>>>>
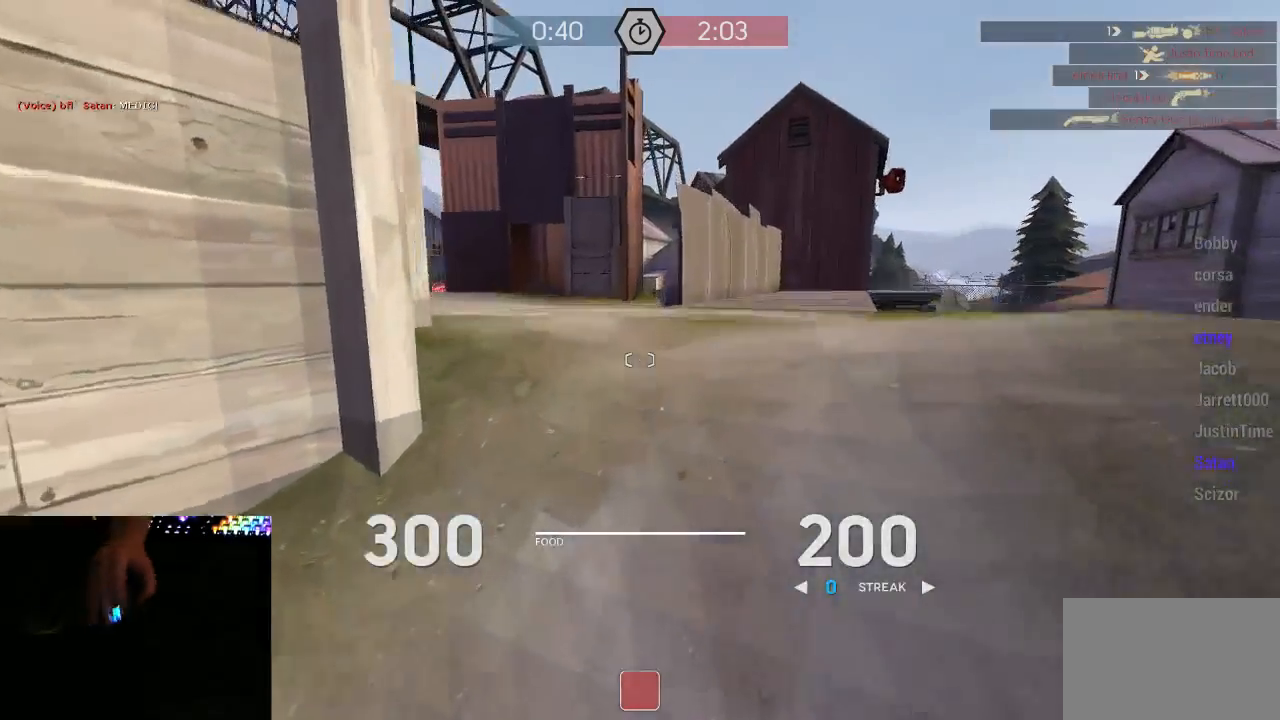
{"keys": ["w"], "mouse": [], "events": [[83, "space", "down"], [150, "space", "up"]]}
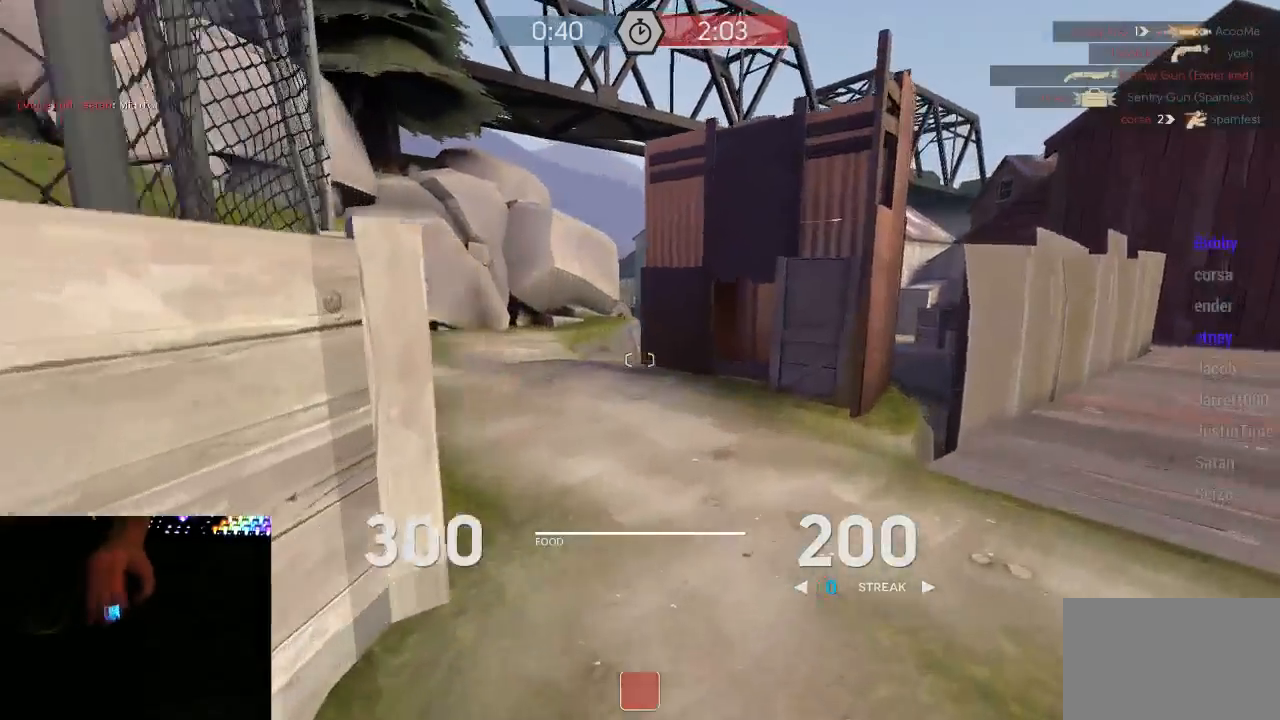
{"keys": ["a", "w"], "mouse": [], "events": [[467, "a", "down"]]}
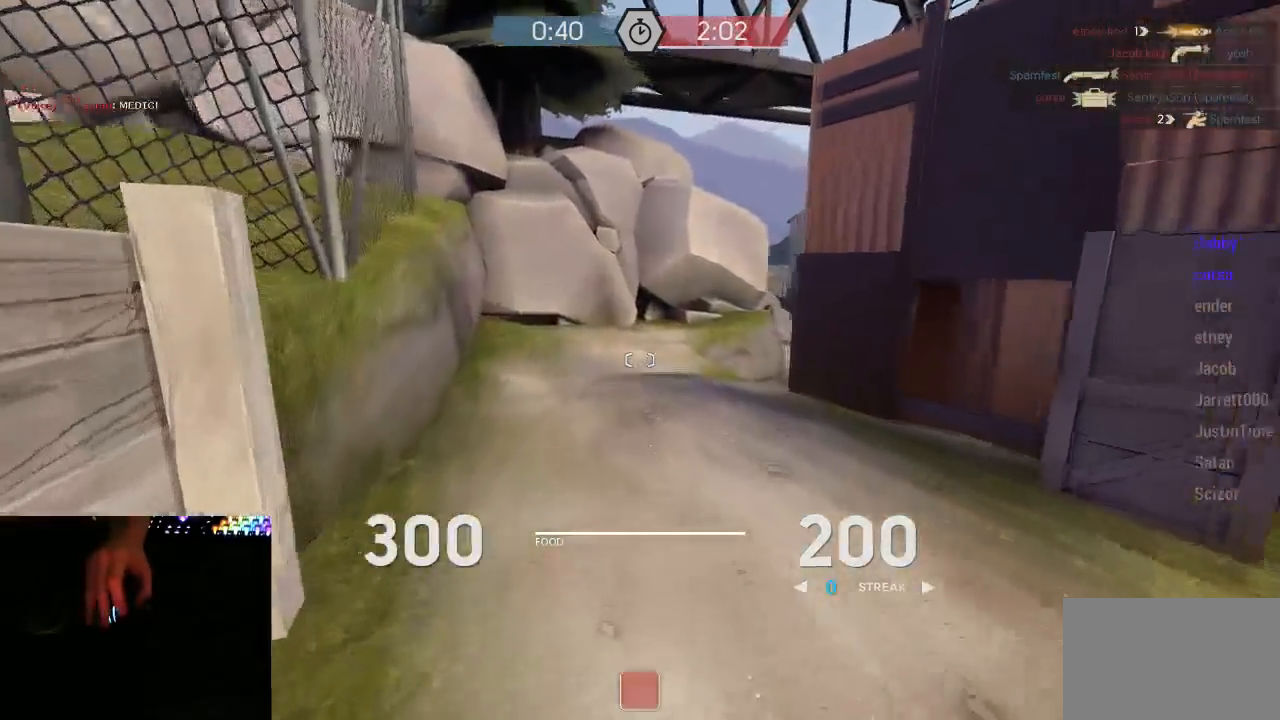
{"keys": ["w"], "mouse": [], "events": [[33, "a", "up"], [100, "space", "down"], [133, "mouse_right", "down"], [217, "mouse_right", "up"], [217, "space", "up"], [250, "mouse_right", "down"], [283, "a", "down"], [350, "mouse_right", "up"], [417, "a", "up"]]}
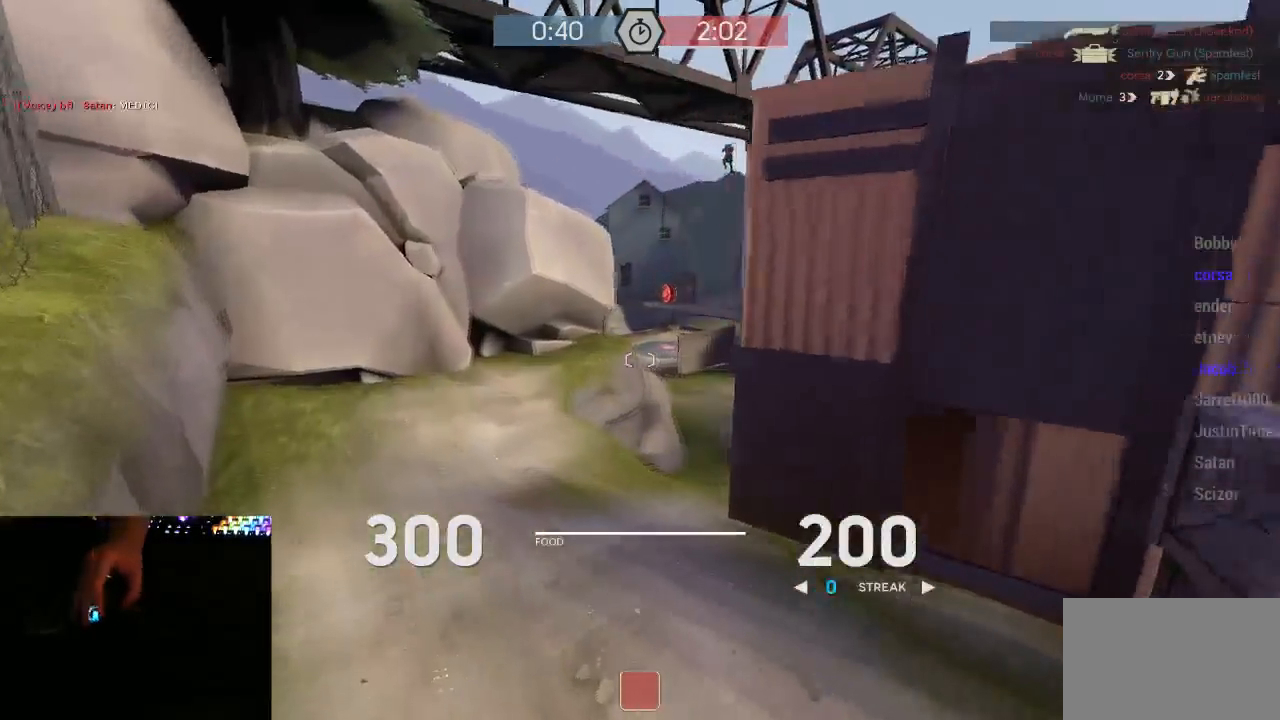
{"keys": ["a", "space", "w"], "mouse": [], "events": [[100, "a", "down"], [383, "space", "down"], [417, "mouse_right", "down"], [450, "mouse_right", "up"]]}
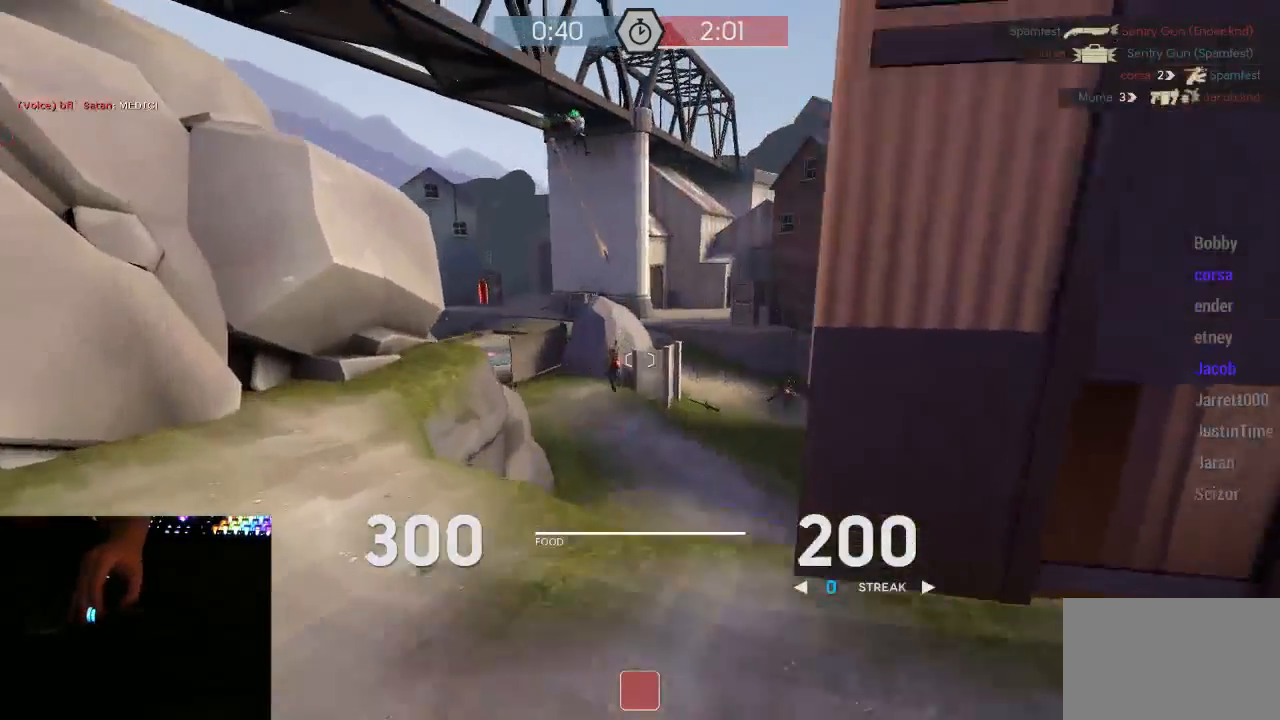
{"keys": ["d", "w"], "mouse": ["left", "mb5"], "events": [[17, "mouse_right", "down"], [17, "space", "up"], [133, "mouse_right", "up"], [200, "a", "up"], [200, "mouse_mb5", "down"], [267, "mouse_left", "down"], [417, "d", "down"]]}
<<<<
-- How to complete this task --
Your response must reproduce the listing above word for word and must contain none of its pictures.

-- Response area --
{"keys": ["w"], "mouse": [], "events": [[83, "space", "down"], [150, "space", "up"]]}
{"keys": ["a", "w"], "mouse": [], "events": [[467, "a", "down"]]}
{"keys": ["w"], "mouse": [], "events": [[33, "a", "up"], [100, "space", "down"], [133, "mouse_right", "down"], [217, "mouse_right", "up"], [217, "space", "up"], [250, "mouse_right", "down"], [283, "a", "down"], [350, "mouse_right", "up"], [417, "a", "up"]]}
{"keys": ["a", "space", "w"], "mouse": [], "events": [[100, "a", "down"], [383, "space", "down"], [417, "mouse_right", "down"], [450, "mouse_right", "up"]]}
{"keys": ["d", "w"], "mouse": ["left", "mb5"], "events": [[17, "mouse_right", "down"], [17, "space", "up"], [133, "mouse_right", "up"], [200, "a", "up"], [200, "mouse_mb5", "down"], [267, "mouse_left", "down"], [417, "d", "down"]]}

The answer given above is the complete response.